At Arts on Foot, I showed Leah my books from the Library Book Sale. I picked up a dictionary of American Sign Language. She asked me if I was going to use to sign to Lucy. I told her, no, it was for art projects. I flipped it open to God. She said, “Look, she is talking to you.” I thought, good, because I have been praying very hard. This week only confirms that God has a serious sense of humor. It has been very entertaining to say the least.

I am having the SAME supply problems–for the first time since Silas was born. I can't figure it out. Maybe it was the crabcakes? I've doubled my pumping at work schedule (4x instead of 2x), plus I still go down to day care to feed him at lunch. I'm taking the supplements and eating craploads of oatmeal and saying some prayers. I REALLY want to make it a year….

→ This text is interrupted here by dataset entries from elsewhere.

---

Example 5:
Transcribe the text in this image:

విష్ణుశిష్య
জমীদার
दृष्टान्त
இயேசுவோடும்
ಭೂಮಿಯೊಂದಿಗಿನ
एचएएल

I am serious in THAT Monday was the day it happened. Baltimore, you stole our milk! Was it the vengeful complaining about La Tasca? Do you think that the hostess put a hex on us? I will not be visiting a La Tasca ever again.
Go to your acupuncturist and request this spot on your shoulders. It helped me a lot.
SI11 • Tian Zong • Small Intestine 11 Celestial Gathering
I bought some oatmeal, too! I should have contacted you sooner.
Sorry it has been a difficult couple of weeks for you.
It was great to see you on Saturday and meet Lucy! She is beautiful, so beautiful!
I can't relate yet, except for this…
I know the woman in yellow. She washed her hands in the Cosi soda fountain one morning while I ordered ice coffee.